[[ DATA UNDER STUDY open ]]
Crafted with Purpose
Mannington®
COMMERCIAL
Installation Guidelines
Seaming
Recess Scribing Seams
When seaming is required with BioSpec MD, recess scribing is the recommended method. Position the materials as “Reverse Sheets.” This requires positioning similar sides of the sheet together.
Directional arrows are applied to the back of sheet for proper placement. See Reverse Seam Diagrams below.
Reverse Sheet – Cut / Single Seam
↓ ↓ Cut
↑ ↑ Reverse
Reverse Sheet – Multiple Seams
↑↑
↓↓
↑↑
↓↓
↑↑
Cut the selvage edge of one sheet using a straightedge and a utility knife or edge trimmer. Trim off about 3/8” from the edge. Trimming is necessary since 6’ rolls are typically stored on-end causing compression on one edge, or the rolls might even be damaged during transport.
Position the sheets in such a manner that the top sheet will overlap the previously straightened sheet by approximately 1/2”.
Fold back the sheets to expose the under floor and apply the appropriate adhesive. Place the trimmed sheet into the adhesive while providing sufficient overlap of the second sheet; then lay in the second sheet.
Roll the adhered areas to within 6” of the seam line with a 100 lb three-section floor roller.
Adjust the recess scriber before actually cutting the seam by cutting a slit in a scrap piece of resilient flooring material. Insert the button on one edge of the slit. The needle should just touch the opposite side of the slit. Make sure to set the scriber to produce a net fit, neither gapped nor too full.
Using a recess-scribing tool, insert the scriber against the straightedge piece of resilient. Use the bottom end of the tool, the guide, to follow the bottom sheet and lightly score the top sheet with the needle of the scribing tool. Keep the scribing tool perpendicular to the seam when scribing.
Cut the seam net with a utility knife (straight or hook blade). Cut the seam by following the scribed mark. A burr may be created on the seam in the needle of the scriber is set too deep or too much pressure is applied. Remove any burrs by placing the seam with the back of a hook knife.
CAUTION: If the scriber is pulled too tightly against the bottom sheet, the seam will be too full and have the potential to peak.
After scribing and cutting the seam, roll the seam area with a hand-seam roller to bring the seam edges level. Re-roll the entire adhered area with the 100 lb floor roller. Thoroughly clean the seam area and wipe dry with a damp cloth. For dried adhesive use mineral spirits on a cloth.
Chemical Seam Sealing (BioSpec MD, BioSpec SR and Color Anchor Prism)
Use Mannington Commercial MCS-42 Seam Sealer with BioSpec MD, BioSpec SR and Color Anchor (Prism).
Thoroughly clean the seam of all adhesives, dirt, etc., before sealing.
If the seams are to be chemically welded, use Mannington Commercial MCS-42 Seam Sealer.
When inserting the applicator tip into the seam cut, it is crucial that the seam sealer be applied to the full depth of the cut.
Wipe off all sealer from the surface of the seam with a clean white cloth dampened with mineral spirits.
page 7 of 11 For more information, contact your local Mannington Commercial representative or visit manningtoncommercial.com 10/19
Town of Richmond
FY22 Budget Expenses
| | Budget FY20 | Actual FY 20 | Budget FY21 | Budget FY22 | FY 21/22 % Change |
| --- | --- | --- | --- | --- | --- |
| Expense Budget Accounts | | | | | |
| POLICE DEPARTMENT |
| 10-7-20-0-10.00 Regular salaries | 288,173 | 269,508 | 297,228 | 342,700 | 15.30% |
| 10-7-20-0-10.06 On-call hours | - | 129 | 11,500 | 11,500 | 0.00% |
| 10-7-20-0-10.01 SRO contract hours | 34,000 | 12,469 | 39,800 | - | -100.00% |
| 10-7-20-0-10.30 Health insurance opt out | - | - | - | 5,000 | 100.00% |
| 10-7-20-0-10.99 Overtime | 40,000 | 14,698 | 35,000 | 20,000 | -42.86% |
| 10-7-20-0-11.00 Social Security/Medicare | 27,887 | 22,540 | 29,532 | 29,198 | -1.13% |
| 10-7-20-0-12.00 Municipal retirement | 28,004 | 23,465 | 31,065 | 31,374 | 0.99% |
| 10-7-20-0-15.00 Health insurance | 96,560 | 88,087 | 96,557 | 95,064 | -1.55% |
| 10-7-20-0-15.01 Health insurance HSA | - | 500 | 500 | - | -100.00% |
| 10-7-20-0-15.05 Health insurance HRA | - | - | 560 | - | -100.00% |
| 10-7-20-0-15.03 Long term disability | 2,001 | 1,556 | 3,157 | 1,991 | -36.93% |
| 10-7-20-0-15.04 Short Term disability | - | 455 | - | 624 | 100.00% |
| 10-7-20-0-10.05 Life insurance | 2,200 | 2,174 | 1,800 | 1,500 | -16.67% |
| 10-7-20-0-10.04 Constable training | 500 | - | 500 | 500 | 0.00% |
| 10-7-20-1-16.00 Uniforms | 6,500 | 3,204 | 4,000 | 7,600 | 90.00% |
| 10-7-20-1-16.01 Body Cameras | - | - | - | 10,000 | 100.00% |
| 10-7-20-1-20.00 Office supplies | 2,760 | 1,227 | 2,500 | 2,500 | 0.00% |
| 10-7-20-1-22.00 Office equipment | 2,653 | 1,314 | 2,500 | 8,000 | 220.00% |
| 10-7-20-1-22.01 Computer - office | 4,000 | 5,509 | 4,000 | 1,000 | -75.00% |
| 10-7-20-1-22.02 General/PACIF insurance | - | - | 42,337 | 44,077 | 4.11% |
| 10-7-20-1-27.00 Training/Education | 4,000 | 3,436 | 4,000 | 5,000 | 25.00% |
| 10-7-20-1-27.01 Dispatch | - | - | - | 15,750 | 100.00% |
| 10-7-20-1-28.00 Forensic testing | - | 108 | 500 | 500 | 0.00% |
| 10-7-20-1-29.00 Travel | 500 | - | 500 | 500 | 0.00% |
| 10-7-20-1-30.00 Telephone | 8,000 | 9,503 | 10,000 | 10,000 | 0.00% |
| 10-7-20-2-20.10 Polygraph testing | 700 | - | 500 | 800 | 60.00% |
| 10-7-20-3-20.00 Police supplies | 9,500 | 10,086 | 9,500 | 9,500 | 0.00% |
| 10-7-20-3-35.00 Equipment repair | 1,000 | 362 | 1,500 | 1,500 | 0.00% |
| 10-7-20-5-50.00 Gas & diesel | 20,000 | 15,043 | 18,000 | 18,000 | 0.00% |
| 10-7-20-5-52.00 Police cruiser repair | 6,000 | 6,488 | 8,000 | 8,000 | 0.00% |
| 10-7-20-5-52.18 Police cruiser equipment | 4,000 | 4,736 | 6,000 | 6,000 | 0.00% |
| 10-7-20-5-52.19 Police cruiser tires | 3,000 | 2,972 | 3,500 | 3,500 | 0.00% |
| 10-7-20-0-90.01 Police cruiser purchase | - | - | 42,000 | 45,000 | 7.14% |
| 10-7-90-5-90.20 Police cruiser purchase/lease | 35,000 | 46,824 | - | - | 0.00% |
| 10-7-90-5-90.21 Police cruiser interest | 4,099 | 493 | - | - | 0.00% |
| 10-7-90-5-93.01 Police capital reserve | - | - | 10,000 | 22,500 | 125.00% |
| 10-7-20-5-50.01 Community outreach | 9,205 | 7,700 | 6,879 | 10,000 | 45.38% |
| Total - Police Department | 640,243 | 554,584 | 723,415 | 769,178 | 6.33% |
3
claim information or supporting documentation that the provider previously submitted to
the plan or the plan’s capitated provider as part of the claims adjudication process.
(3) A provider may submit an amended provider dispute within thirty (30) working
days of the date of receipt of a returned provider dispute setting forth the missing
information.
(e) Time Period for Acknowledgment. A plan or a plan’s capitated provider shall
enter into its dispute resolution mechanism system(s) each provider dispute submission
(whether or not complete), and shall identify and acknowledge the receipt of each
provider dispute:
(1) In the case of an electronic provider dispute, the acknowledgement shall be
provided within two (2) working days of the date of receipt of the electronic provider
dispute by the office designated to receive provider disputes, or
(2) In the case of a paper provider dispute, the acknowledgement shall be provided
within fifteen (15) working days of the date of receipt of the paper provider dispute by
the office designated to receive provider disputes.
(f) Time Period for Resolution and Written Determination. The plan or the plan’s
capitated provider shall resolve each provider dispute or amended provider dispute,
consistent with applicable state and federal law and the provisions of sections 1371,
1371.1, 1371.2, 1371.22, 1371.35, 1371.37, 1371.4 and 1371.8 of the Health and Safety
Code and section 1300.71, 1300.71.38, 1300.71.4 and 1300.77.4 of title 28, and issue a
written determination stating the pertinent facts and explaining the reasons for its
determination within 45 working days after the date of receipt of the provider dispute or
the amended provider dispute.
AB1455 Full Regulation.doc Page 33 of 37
[[ DATA UNDER STUDY closed ]]
• WORK ORDER
Copy every line of the records above, starting with the first, up to and including the line containing "Cut the selvage".

• OUTPUT OF THE TASK
Crafted with Purpose
Mannington®
COMMERCIAL
Installation Guidelines
Seaming
Recess Scribing Seams
When seaming is required with BioSpec MD, recess scribing is the recommended method. Position the materials as “Reverse Sheets.” This requires positioning similar sides of the sheet together.
Directional arrows are applied to the back of sheet for proper placement. See Reverse Seam Diagrams below.
Reverse Sheet – Cut / Single Seam
↓ ↓ Cut
↑ ↑ Reverse
Reverse Sheet – Multiple Seams
↑↑
↓↓
↑↑
↓↓
↑↑
Cut the selvage edge of one sheet using a straightedge and a utility knife or edge trimmer. Trim off about 3/8” from the edge. Trimming is necessary since 6’ rolls are typically stored on-end causing compression on one edge, or the rolls might even be damaged during transport.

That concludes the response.